▸ WHAT THE EXERCISE ASKS: Leaving out the pictures, return word for word the stretch of entries below from the line holding "869 416 1104" through the line holding "519 194 181.06".

___

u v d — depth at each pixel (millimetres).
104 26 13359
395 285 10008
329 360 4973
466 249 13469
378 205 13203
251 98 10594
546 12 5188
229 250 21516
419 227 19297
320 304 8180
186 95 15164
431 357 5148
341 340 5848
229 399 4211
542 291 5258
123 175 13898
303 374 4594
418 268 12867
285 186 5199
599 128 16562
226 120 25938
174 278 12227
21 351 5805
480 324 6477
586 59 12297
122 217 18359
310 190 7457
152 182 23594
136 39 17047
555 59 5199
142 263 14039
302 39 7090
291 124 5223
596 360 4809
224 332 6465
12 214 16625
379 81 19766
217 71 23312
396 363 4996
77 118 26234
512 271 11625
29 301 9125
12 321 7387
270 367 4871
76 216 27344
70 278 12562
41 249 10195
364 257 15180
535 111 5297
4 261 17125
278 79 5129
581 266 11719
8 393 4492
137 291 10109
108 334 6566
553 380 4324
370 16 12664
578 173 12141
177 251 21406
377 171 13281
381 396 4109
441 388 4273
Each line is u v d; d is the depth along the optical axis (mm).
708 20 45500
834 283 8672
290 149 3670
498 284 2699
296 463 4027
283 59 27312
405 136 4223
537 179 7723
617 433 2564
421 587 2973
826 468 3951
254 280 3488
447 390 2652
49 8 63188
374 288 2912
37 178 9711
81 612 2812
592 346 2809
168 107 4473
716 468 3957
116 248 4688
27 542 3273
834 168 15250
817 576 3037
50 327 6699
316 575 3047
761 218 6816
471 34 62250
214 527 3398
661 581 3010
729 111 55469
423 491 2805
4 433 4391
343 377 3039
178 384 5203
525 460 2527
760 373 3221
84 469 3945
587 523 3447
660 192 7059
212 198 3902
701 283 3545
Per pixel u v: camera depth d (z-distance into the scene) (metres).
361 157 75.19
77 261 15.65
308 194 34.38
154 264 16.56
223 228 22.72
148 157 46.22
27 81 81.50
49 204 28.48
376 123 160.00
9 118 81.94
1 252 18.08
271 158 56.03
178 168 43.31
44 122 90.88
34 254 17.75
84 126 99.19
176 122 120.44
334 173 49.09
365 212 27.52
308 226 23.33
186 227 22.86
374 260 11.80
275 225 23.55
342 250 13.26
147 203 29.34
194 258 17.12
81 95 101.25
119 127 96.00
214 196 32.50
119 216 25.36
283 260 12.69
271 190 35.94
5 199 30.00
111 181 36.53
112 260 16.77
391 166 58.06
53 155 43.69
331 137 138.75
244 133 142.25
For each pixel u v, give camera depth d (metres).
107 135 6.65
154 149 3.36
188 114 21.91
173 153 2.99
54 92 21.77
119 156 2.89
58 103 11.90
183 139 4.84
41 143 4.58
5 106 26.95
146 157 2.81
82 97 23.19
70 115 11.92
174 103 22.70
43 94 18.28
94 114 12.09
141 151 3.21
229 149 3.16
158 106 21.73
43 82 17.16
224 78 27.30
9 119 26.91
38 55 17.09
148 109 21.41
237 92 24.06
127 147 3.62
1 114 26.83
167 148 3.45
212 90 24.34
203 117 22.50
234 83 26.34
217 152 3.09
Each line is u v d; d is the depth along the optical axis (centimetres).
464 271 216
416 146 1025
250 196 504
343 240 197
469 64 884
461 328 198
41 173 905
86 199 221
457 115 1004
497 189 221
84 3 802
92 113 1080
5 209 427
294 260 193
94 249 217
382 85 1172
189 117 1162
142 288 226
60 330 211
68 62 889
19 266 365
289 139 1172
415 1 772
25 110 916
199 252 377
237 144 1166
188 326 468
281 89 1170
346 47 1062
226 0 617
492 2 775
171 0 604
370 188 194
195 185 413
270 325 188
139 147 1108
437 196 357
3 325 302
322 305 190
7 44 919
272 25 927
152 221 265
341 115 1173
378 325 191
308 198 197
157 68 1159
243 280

___

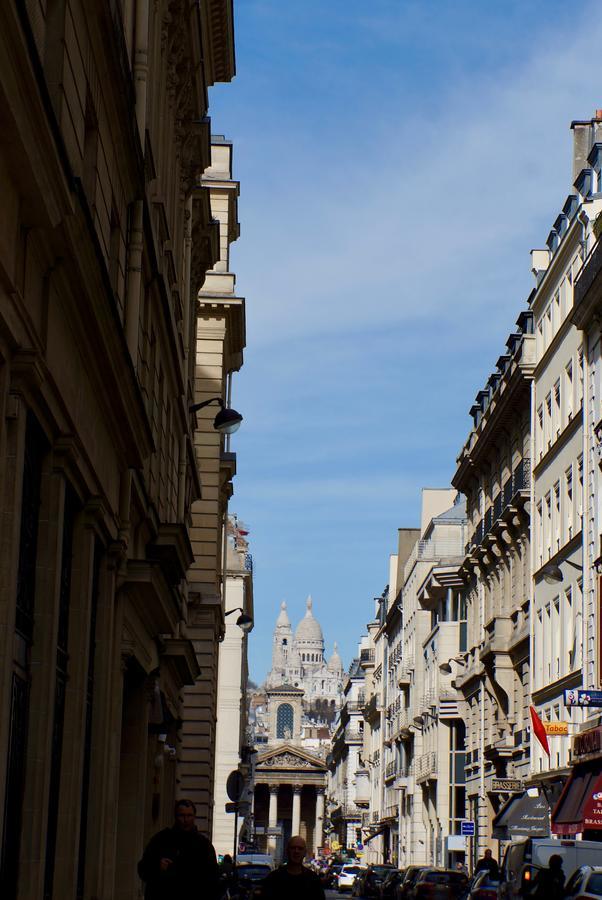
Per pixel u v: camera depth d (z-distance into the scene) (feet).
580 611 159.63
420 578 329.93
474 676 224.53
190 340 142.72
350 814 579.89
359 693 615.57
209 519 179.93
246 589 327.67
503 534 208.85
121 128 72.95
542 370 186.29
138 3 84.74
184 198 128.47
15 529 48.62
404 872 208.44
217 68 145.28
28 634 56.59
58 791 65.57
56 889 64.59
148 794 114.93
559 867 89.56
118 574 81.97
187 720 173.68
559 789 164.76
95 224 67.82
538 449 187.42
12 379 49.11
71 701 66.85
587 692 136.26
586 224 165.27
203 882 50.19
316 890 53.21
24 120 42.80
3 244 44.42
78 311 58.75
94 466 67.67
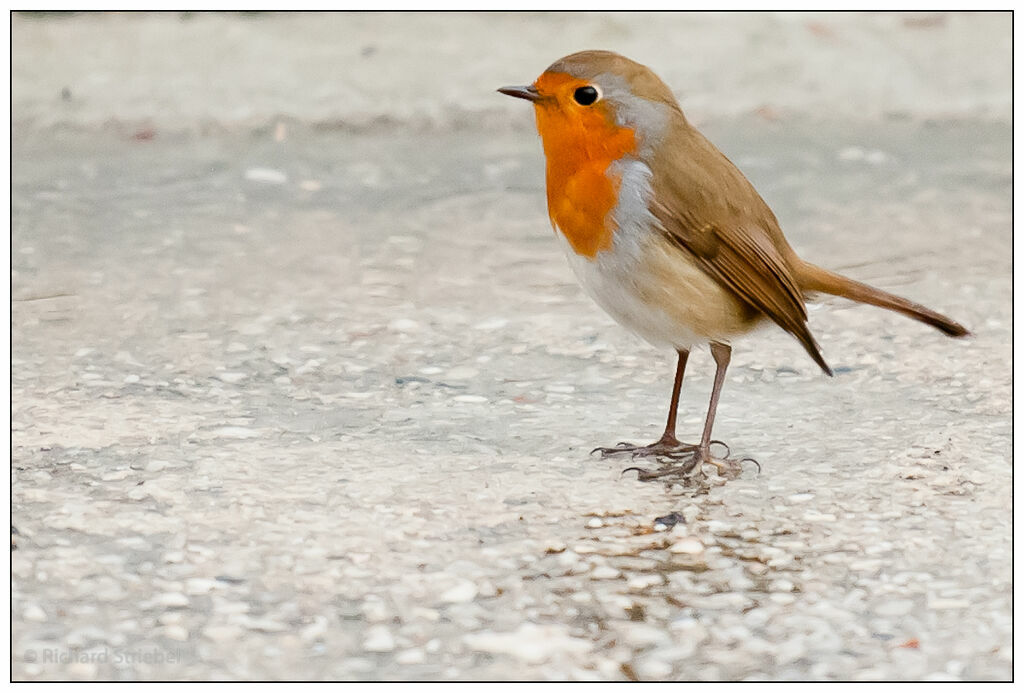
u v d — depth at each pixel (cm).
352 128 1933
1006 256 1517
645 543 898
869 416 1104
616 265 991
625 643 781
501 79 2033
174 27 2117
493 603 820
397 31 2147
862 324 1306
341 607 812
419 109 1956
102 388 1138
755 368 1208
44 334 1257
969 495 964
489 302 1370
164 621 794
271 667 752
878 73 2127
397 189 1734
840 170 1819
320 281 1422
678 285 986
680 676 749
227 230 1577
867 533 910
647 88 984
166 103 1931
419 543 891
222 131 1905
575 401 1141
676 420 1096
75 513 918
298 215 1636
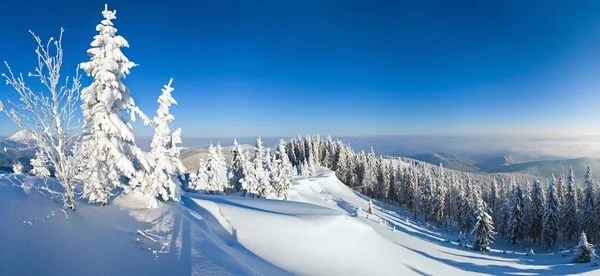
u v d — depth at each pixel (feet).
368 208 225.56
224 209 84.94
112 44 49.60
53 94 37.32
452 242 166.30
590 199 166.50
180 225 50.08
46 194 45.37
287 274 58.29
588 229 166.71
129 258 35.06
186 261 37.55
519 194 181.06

___

▸ SOLUTION BELOW:
869 416 1104
616 265 991
625 643 781
501 79 2033
174 27 2117
493 603 820
397 31 2147
862 324 1306
341 607 812
419 109 1956
102 388 1138
755 368 1208
44 334 1257
969 495 964
489 302 1370
164 621 794
271 667 752
878 73 2127
397 189 1734
840 170 1819
320 281 1422
678 285 986
680 676 749
227 230 1577
867 533 910
647 88 984
166 103 1931
419 543 891
222 131 1905
575 401 1141
676 420 1096
75 513 918
298 215 1636
u v d — depth at each pixel (feet).
368 208 225.56
224 209 84.94
112 44 49.60
53 94 37.32
452 242 166.30
590 199 166.50
180 225 50.08
46 194 45.37
287 274 58.29
588 229 166.71
129 258 35.06
186 261 37.55
519 194 181.06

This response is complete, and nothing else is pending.